Ketua komisi pemilihan mengatakan penghitungan ulang di Baghdad akan dimulai dalam beberapa hari, meskipun dia mengkritiknya sebagai keputusan politik.
“Kami, sebagai IHEC, menganggap keputusan yang diambil pengadilan salah,” kata al-Haidari yang tampak gelisah. “Sekarang blok politik lain juga akan mengeluh: ‘Mengapa mereka tidak menanggapi pengaduan kami? Mengapa mereka hanya menanggapi Pengaduan Negara Hukum?’
Dia juga menyebut perintah tersebut tidak jelas karena tidak menentukan apakah seluruh suara yang diberikan di Baghdad harus dihitung ulang, atau hanya suara dari 1.021 TPS di ibu kota tempat pengaduan diajukan.
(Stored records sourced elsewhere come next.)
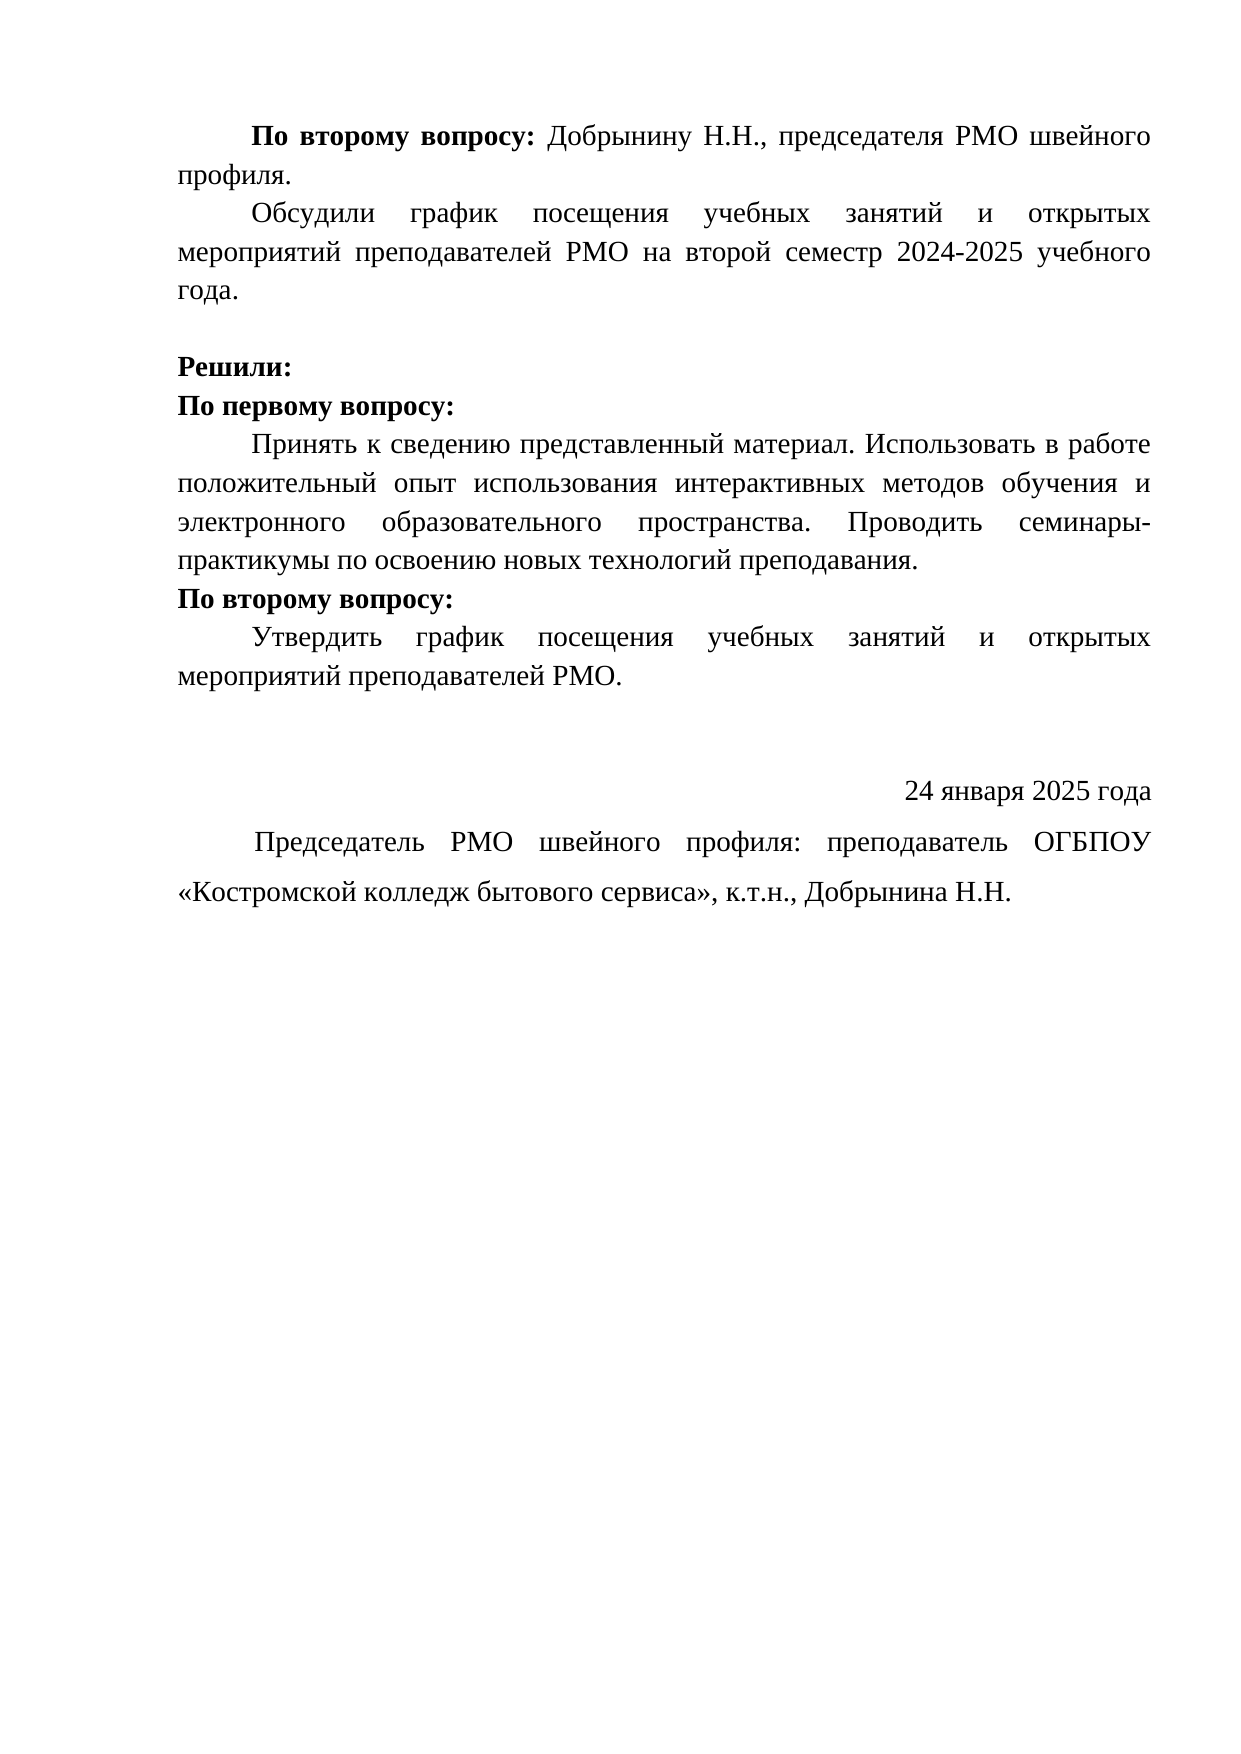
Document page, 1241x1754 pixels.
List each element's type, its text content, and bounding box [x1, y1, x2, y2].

text Принять к сведению представленный материал. Использовать в работе положительный опыт использования интерактивных методов обучения и электронного образовательного пространства. Проводить семинары-практикумы по освоению новых технологий преподавания. [177, 427, 1152, 576]
text Решили: [177, 349, 1152, 383]
text 24 января 2025 года [177, 773, 1152, 807]
text По второму вопросу: Добрынину Н.Н., председателя РМО швейного профиля. [177, 118, 1152, 190]
text Обсудили график посещения учебных занятий и открытых мероприятий преподавателей РМО на второй семестр 2024-2025 учебного года. [177, 195, 1152, 306]
text По второму вопросу: [177, 581, 1152, 614]
text По первому вопросу: [177, 388, 1152, 422]
text Утвердить график посещения учебных занятий и открытых мероприятий преподавателей РМО. [177, 619, 1152, 691]
text Председатель РМО швейного профиля: преподаватель ОГБПОУ «Костромской колледж бытового сервиса», к.т.н., Добрынина Н.Н. [177, 824, 1152, 908]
Undang-undang pemilu Irak memperbolehkan semua pihak untuk mengajukan banding atas hasil pemilu bahkan setelah penghitungan ulang, sehingga prosesnya bisa memakan waktu berbulan-bulan.
Dalam sebuah wawancara yang disiarkan di TV pemerintah Irak pada Senin malam, al-Maliki memperkirakan bahwa penghitungan ulang akan memakan waktu tidak lebih dari seminggu, dan mengatakan bahwa pemerintahan baru tidak boleh dibentuk dengan adanya keraguan dan seruan seperti itu.
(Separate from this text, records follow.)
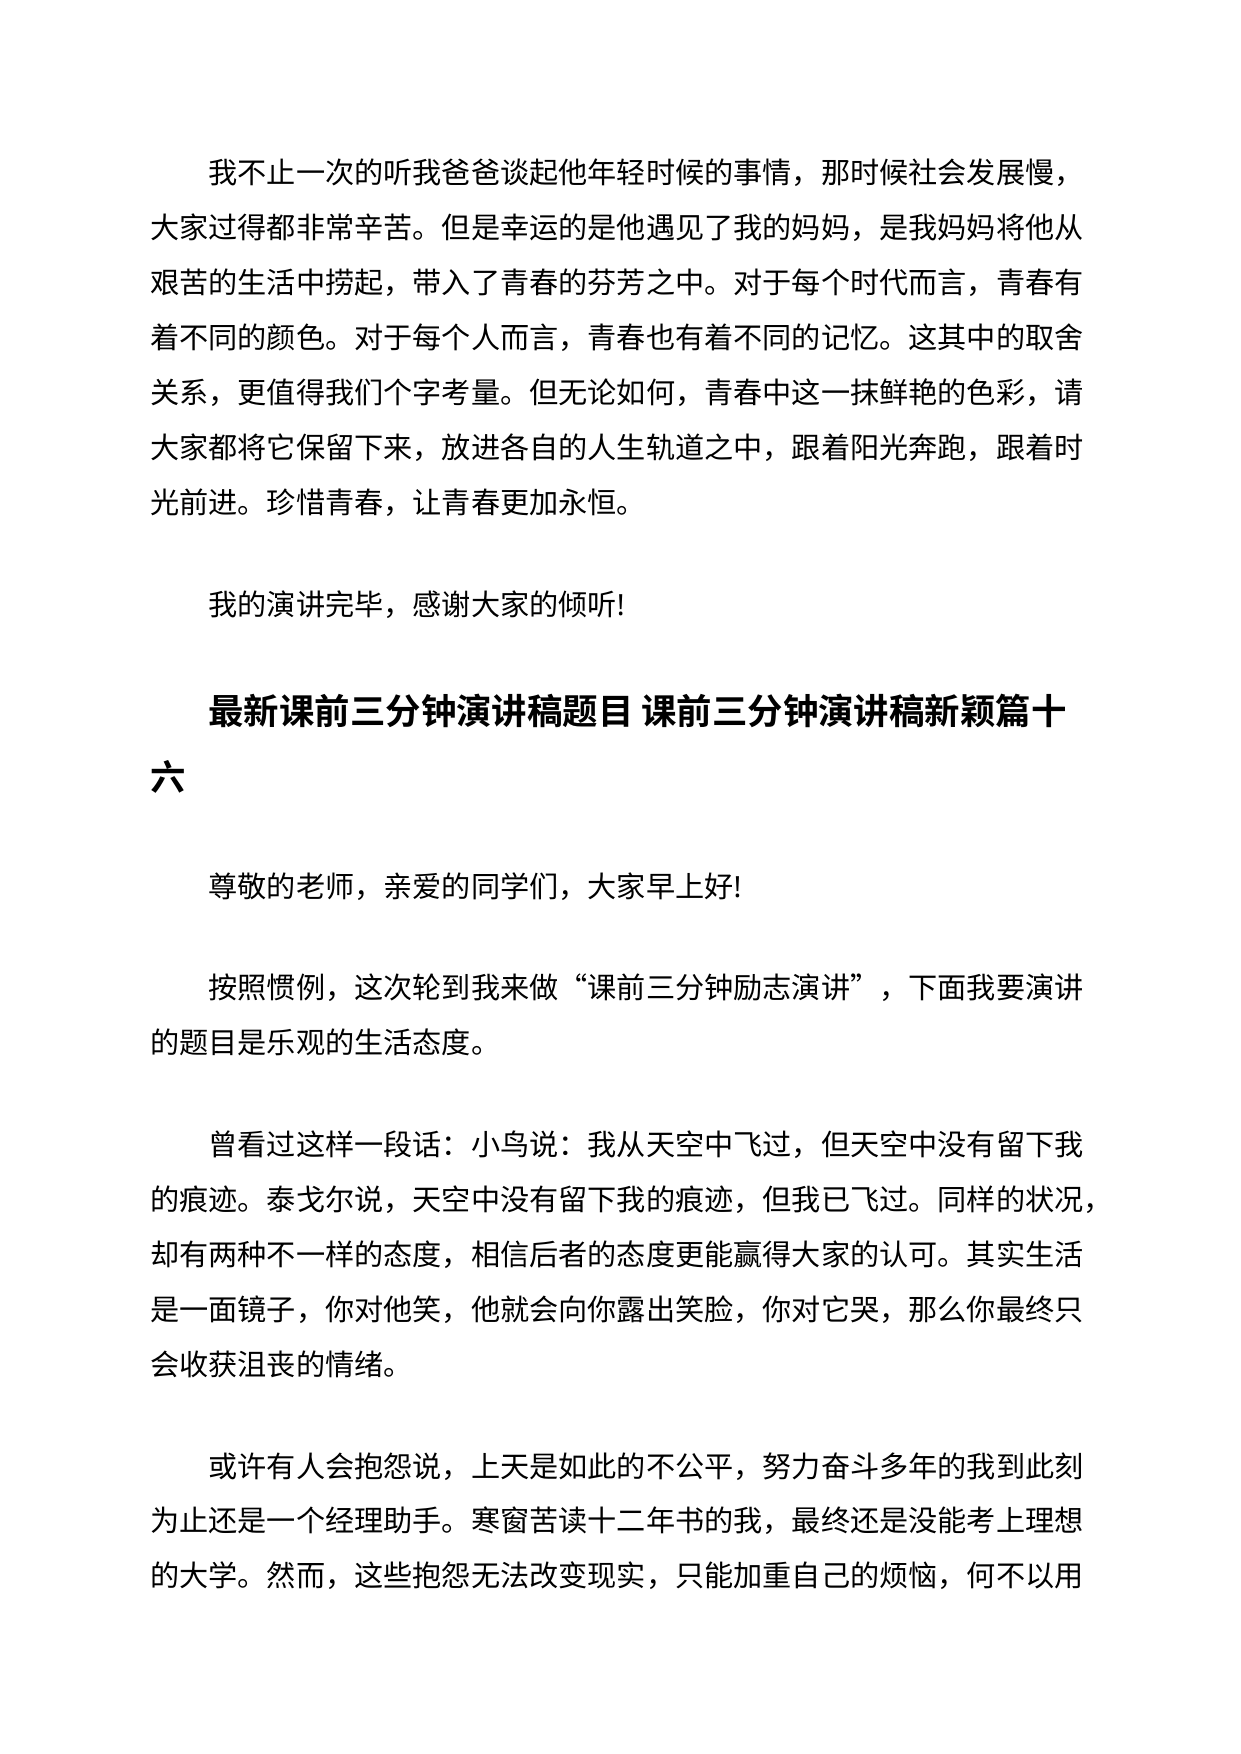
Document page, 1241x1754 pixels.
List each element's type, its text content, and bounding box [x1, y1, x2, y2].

text 我不止一次的听我爸爸谈起他年轻时候的事情，那时候社会发展慢，大家过得都非常辛苦。但是幸运的是他遇见了我的妈妈，是我妈妈将他从艰苦的生活中捞起，带入了青春的芬芳之中。对于每个时代而言，青春有着不同的颜色。对于每个人而言，青春也有着不同的记忆。这其中的取舍关系，更值得我们个字考量。但无论如何，青春中这一抹鲜艳的色彩，请大家都将它保留下来，放进各自的人生轨道之中，跟着阳光奔跑，跟着时光前进。珍惜青春，让青春更加永恒。 [150, 150, 1090, 522]
text 曾看过这样一段话：小鸟说：我从天空中飞过，但天空中没有留下我的痕迹。泰戈尔说，天空中没有留下我的痕迹，但我已飞过。同样的状况，却有两种不一样的态度，相信后者的态度更能赢得大家的认可。其实生活是一面镜子，你对他笑，他就会向你露出笑脸，你对它哭，那么你最终只会收获沮丧的情绪。 [150, 1122, 1090, 1384]
text 最新课前三分钟演讲稿题目 课前三分钟演讲稿新颖篇十六 [150, 683, 1090, 801]
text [150, 1443, 1090, 1595]
text 尊敬的老师，亲爱的同学们，大家早上好! [150, 863, 1090, 906]
text 我的演讲完毕，感谢大家的倾听! [150, 581, 1090, 623]
text 按照惯例，这次轮到我来做“课前三分钟励志演讲”，下面我要演讲的题目是乐观的生活态度。 [150, 965, 1090, 1062]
“Saya kira proses ini sangat normal dan bertujuan untuk memudahkan pembentukan pemerintahan,” ujarnya.
Sejauh ini, pengadilan telah menolak 140 pengaduan dari koalisi politik yang meminta peninjauan ulang hasil pemilu dan hanya mengabulkan penghitungan ulang di Baghdad, kata al-Haidari. Mereka masih mempertimbangkan permintaan dari aliansi politik Kurdi untuk melakukan penghitungan ulang di beberapa bagian provinsi Tamim utara dan Niniwe yang diperebutkan oleh kelompok Arab Sunni.
Duta Besar AS untuk Irak Christopher Hill berbicara kepada wartawan pada hari Senin dan menyatakan keprihatinannya atas tertundanya pembentukan pemerintahan baru.
“Sepertinya sudah waktunya untuk menayangkan pertunjukan ini di sini,” kata Hill.
___
Penulis Associated Press Sameer N. Yacoub, Qassim Abdul-Zahra dan Rebecca Santana berkontribusi pada laporan ini.